BOMBER JACKETS DOWN
Bomber Jackets Down, Denim Up, Fields Says
The once-ubiquitous bomber jacket is trending down. Expect to see it overtaken by denim jackets and the military fatigue-like “utility” jackets.
That’s one forecast of Fall 2017 juniors styles. The predictions came from the Barbara Fields Buying Office. Barbara Fields, the company’s founder, ran a series of seminars on Fall ’17 style in her office at the California Market Center showroom building in downtown Los Angeles. The seminars ran April 3–5.
Fields has been conducting trend-forecasting seminars for more than 30 years. But at the recent seminar series, she introduced a new way of breaking down a wide range of juniors fashions in her forecasts. She recommended dividing up store space with certain percentages devoted to styles in a certain category.
For denim bottoms, retailers should devote 25 percent of their denim space to destructed denim, for example; 15 percent to “butt lifter” denim; 10 percent to embroidery; and 10 percent to jeggings.
Fields distributed flyers bearing store percentage breakdowns.
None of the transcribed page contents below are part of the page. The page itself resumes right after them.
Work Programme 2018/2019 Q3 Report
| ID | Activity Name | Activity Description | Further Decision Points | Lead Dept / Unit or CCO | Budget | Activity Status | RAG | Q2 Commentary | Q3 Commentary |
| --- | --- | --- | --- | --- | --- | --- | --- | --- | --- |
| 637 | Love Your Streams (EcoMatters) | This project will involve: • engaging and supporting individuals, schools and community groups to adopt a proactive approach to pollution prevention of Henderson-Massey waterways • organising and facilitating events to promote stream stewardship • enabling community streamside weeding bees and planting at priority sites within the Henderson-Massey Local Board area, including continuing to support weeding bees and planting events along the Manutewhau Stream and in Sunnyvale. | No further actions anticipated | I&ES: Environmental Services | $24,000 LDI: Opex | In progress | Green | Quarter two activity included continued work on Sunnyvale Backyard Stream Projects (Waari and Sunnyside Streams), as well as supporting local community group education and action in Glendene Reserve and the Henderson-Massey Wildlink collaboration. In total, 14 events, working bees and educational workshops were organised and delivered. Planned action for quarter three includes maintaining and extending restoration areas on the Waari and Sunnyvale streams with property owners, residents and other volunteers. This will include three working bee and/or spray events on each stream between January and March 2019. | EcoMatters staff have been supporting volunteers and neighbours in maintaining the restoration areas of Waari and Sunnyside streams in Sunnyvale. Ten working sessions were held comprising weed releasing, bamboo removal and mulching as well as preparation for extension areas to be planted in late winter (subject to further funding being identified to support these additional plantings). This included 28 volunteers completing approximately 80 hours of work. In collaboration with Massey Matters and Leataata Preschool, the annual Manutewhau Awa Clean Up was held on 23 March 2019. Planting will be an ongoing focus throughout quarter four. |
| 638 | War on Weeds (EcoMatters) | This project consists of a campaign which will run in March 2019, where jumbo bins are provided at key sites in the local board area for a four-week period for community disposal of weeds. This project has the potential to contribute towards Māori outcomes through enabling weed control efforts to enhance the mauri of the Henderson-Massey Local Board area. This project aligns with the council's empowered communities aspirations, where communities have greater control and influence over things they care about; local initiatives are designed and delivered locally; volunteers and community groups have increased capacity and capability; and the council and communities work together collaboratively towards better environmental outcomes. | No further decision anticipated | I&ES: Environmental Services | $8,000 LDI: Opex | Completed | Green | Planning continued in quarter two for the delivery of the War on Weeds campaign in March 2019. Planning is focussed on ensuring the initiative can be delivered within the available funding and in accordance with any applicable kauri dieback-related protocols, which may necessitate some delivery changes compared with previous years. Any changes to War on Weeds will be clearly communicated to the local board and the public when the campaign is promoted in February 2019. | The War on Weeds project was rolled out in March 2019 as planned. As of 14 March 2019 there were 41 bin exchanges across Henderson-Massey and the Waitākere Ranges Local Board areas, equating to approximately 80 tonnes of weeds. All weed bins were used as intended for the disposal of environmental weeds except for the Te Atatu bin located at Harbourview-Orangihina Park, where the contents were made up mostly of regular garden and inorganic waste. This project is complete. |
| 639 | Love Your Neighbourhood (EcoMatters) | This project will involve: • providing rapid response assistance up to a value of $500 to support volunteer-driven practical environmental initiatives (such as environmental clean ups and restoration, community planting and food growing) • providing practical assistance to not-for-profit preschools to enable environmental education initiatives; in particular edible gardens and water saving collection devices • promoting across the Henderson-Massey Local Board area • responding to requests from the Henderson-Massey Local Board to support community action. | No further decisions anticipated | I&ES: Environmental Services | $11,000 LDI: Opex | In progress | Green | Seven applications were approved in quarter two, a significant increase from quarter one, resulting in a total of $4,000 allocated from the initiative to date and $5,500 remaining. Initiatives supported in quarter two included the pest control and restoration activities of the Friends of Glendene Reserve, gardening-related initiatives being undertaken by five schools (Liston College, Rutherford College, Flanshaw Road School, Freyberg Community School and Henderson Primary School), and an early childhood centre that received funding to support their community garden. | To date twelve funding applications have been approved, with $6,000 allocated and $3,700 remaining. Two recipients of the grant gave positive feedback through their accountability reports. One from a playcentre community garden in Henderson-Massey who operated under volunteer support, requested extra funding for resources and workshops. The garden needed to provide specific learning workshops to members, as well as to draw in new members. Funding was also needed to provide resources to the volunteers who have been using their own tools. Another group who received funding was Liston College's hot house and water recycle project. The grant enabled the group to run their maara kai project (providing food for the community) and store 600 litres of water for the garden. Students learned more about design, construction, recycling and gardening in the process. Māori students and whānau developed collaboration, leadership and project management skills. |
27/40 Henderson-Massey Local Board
For woven tops, Fields recommended 15 percent of store space devoted to cold shoulder, or tops where fabric does not cover shoulders; 5 percent to woven tops featuring pleating; and 10 percent to velvet tops.
She also suggested reserving floor space for T-shirts, sweaters, activewear, jackets, skirts and dresses.
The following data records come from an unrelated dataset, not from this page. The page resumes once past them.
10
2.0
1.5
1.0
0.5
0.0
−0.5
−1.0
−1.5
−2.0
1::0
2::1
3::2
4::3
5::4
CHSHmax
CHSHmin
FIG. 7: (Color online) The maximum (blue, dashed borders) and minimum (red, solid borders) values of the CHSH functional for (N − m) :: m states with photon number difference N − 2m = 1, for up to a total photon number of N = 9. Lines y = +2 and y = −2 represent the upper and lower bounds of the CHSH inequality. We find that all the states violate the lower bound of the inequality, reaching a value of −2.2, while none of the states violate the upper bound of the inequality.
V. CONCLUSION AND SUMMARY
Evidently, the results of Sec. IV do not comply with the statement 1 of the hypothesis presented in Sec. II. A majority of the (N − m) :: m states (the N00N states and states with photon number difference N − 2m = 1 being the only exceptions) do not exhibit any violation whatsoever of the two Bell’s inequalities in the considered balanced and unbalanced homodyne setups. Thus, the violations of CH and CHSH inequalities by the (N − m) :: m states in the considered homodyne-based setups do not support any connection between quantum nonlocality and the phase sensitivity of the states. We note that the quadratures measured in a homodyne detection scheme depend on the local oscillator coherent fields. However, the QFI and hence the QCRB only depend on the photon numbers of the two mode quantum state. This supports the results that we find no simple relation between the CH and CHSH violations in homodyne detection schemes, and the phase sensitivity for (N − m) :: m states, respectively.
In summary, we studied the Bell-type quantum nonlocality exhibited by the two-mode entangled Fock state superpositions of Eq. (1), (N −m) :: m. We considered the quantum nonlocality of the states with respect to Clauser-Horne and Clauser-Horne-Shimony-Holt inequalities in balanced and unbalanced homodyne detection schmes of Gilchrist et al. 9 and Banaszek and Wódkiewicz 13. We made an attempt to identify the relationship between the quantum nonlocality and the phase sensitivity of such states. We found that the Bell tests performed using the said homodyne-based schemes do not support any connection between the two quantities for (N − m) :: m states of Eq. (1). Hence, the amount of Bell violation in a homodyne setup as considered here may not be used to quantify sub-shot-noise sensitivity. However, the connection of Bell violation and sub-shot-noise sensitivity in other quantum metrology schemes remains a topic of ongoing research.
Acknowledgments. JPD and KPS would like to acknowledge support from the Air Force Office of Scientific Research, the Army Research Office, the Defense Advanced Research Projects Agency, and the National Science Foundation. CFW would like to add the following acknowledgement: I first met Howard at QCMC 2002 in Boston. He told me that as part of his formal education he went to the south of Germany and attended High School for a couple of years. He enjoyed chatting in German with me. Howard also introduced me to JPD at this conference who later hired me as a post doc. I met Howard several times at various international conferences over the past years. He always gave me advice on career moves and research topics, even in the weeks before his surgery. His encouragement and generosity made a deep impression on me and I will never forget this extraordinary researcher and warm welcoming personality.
Among Fields’ other fashion forecasts: Denim with camouflage prints and denim featuring details such as zippers around the garment are forecast to be big sellers. Important colors for the season will be pink, mauve and gray. Lace fabric will be important. Tops and dresses with “lace-up” strips of fabric will be popular, as will be sweatshirts. Fields said that bodysuits are doing well in retail but their performance is nothing remarkable.
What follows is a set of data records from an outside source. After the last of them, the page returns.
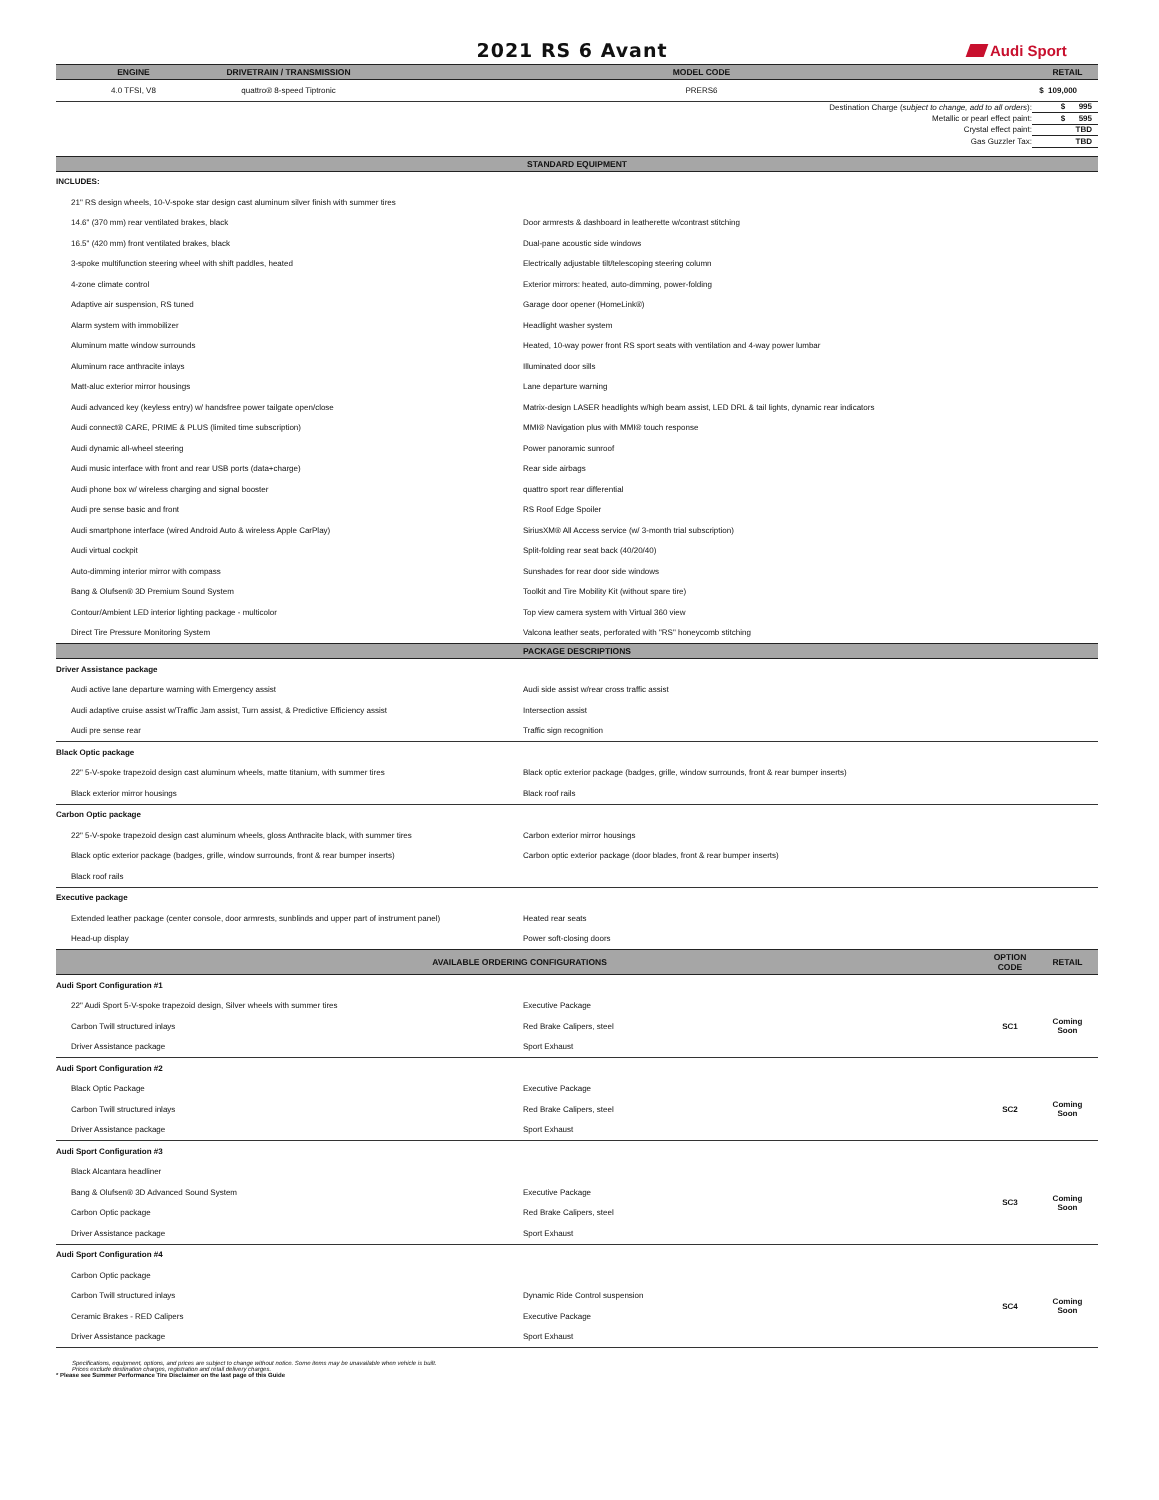2021 RS 6 Avant
Audi Sport
| ENGINE | DRIVETRAIN / TRANSMISSION | MODEL CODE | RETAIL |
| --- | --- | --- | --- |
| 4.0 TFSI, V8 | quattro® 8-speed Tiptronic | PRERS6 | $ 109,000 |
| Destination Charge ( subject to change, add to all orders ): | $ 995 |
| Metallic or pearl effect paint: | $ 595 |
| Crystal effect paint: | TBD |
| Gas Guzzler Tax: | TBD |
| STANDARD EQUIPMENT | | | |
| --- | --- | --- | --- |
| INCLUDES: | | | |
| 21" RS design wheels, 10-V-spoke star design cast aluminum silver finish with summer tires | | | |
| 14.6" (370 mm) rear ventilated brakes, black | Door armrests & dashboard in leatherette w/contrast stitching | | |
| 16.5" (420 mm) front ventilated brakes, black | Dual-pane acoustic side windows | | |
| 3-spoke multifunction steering wheel with shift paddles, heated | Electrically adjustable tilt/telescoping steering column | | |
| 4-zone climate control | Exterior mirrors: heated, auto-dimming, power-folding | | |
| Adaptive air suspension, RS tuned | Garage door opener (HomeLink®) | | |
| Alarm system with immobilizer | Headlight washer system | | |
| Aluminum matte window surrounds | Heated, 10-way power front RS sport seats with ventilation and 4-way power lumbar | | |
| Aluminum race anthracite inlays | Illuminated door sills | | |
| Matt-aluc exterior mirror housings | Lane departure warning | | |
| Audi advanced key (keyless entry) w/ handsfree power tailgate open/close | Matrix-design LASER headlights w/high beam assist, LED DRL & tail lights, dynamic rear indicators | | |
| Audi connect® CARE, PRIME & PLUS (limited time subscription) | MMI® Navigation plus with MMI® touch response | | |
| Audi dynamic all-wheel steering | Power panoramic sunroof | | |
| Audi music interface with front and rear USB ports (data+charge) | Rear side airbags | | |
| Audi phone box w/ wireless charging and signal booster | quattro sport rear differential | | |
| Audi pre sense basic and front | RS Roof Edge Spoiler | | |
| Audi smartphone interface (wired Android Auto & wireless Apple CarPlay) | SiriusXM® All Access service (w/ 3-month trial subscription) | | |
| Audi virtual cockpit | Split-folding rear seat back (40/20/40) | | |
| Auto-dimming interior mirror with compass | Sunshades for rear door side windows | | |
| Bang & Olufsen® 3D Premium Sound System | Toolkit and Tire Mobility Kit (without spare tire) | | |
| Contour/Ambient LED interior lighting package - multicolor | Top view camera system with Virtual 360 view | | |
| Direct Tire Pressure Monitoring System | Valcona leather seats, perforated with "RS" honeycomb stitching | | |
| PACKAGE DESCRIPTIONS | | | |
| Driver Assistance package | | | |
| Audi active lane departure warning with Emergency assist | Audi side assist w/rear cross traffic assist | | |
| Audi adaptive cruise assist w/Traffic Jam assist, Turn assist, & Predictive Efficiency assist | Intersection assist | | |
| Audi pre sense rear | Traffic sign recognition | | |
| Black Optic package | | | |
| 22" 5-V-spoke trapezoid design cast aluminum wheels, matte titanium, with summer tires | Black optic exterior package (badges, grille, window surrounds, front & rear bumper inserts) | | |
| Black exterior mirror housings | Black roof rails | | |
| Carbon Optic package | | | |
| 22" 5-V-spoke trapezoid design cast aluminum wheels, gloss Anthracite black, with summer tires | Carbon exterior mirror housings | | |
| Black optic exterior package (badges, grille, window surrounds, front & rear bumper inserts) | Carbon optic exterior package (door blades, front & rear bumper inserts) | | |
| Black roof rails | | | |
| Executive package | | | |
| Extended leather package (center console, door armrests, sunblinds and upper part of instrument panel) | Heated rear seats | | |
| Head-up display | Power soft-closing doors | | |
| AVAILABLE ORDERING CONFIGURATIONS | | OPTION CODE | RETAIL |
| Audi Sport Configuration #1 | | | |
| 22" Audi Sport 5-V-spoke trapezoid design, Silver wheels with summer tires | Executive Package | SC1 | Coming Soon |
| Carbon Twill structured inlays | Red Brake Calipers, steel | | |
| Driver Assistance package | Sport Exhaust | | |
| Audi Sport Configuration #2 | | | |
| Black Optic Package | Executive Package | SC2 | Coming Soon |
| Carbon Twill structured inlays | Red Brake Calipers, steel | | |
| Driver Assistance package | Sport Exhaust | | |
| Audi Sport Configuration #3 | | | |
| Black Alcantara headliner | | SC3 | Coming Soon |
| Bang & Olufsen® 3D Advanced Sound System | Executive Package | | |
| Carbon Optic package | Red Brake Calipers, steel | | |
| Driver Assistance package | Sport Exhaust | | |
| Audi Sport Configuration #4 | | | |
| Carbon Optic package | | SC4 | Coming Soon |
| Carbon Twill structured inlays | Dynamic Ride Control suspension | | |
| Ceramic Brakes - RED Calipers | Executive Package | | |
| Driver Assistance package | Sport Exhaust | | |
Specifications, equipment, options, and prices are subject to change without notice. Some items may be unavailable when vehicle is built.
Prices exclude destination charges, registration and retail delivery charges.
* Please see Summer Performance Tire Disclaimer on the last page of this Guide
When asked on remedies for retail’s current woes, Fields explained that trends are exhausted to the point of saturation. “Everyone is doing the same thing,” she said.
To beat retail blues, she recommended the following: “Go for uniqueness. You’ve got to be fresh. You got to have the new,” she said.
After a week of consulting, Fields will continue her quest for the new. On April 7, she traveled to London to resume her trend research.